Disturbingly, as with so many ‘emergency’ measures, what ought to have been temporary became permanent.
Since then, the interests of consumers have been sacrificed as trying to pay for things in cash has become increasingly difficult.
All sorts of people rely on cash for all sorts of reasons.
For many it is the only means of payment for the goods they need, and given the multitude of sophisticated scams involving card payments, who can blame them?
An estimated five million adults in the UK still depend on cash, which, as a consequence, is used in six billion transactions each year.
Yet corporate powers, careless of consumer convenience, are determined to consolidate their influence and capture our data.
The uncomfortable truth is that every single card payment gives banks and big businesses more power over us all.
Multinational conglomerates persistently harvest information, selling it on to who knows who.
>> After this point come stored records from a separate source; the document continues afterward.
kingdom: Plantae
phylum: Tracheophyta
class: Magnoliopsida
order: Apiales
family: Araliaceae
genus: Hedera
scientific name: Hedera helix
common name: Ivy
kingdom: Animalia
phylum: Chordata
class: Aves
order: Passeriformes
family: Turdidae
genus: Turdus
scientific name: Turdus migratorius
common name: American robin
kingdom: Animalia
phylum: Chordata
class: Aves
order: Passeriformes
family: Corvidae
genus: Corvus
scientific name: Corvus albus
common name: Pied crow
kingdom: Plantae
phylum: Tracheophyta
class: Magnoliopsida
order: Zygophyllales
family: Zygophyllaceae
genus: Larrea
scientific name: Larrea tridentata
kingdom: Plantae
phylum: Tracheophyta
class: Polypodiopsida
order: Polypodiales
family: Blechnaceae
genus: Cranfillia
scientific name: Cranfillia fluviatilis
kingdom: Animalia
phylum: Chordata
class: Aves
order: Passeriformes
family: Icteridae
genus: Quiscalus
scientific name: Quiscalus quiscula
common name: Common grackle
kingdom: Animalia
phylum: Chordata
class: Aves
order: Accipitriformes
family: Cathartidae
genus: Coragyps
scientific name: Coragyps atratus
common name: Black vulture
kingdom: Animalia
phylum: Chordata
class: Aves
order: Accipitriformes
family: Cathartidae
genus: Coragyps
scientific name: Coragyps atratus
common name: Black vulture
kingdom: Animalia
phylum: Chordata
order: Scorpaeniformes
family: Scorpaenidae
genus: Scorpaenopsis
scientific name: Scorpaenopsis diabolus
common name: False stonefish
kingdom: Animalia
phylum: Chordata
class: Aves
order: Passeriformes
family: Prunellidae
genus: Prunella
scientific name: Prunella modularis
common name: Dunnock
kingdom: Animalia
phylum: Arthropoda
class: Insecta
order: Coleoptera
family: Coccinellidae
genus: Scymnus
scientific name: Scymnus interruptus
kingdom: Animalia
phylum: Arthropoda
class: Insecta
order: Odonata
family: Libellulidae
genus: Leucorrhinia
Numerous unaccountable corporations collect huge amounts of personal data, allegedly in our interests, but in fact use it to feed algorithms which identify suitable prospects who are then targeted with unrequested marketing material.
This is part of a broader trend whereby corporate behemoths, omnipresent in much of what we do yet rooted nowhere near us, determine what we spend, save and so how we live.
This domination can be seen in the pressure to move permanently to a cashless society, as big firms are getting more powerful and less interested in what is best for their customers.
Banks are amongst the worst culprits.
Having abandoned many high streets, claiming that the public don’t want branches, they simultaneously instruct that same public to bank online.
It is extraordinary that it is now almost impossible to open an account in a bank branch, and it seems that if you have the wrong opinions, like Mr Farage, it is impossible to have one at all.
Simultaneously, the bosses of major financial institutions of the kind that are doing all they can to foster our dependence on credit, along with chief executives of energy firms and supermarkets, have made an outrageous £100 million in pay and perks at a time when the rising cost of living is affecting their customers.
A desire for what seems easy may mean the inevitable decline of the use of cash, but the option to pay in notes and coins must remain.
Happily, the fact that support for maintaining cash payments comes from right across the political spectrum shows the breadth, as well as depth, of feeling.
A cashless society will inevitably exclude those marginalised or at risk of being so.
It will make our lives less free and hasten the transfer of power to those already dominant.
Credit cards and their like will continue to play a role in many lives, but knowing that with each card transaction, someone you might not want to is a little better informed about how you live is a very good reason to use cash whenever you can.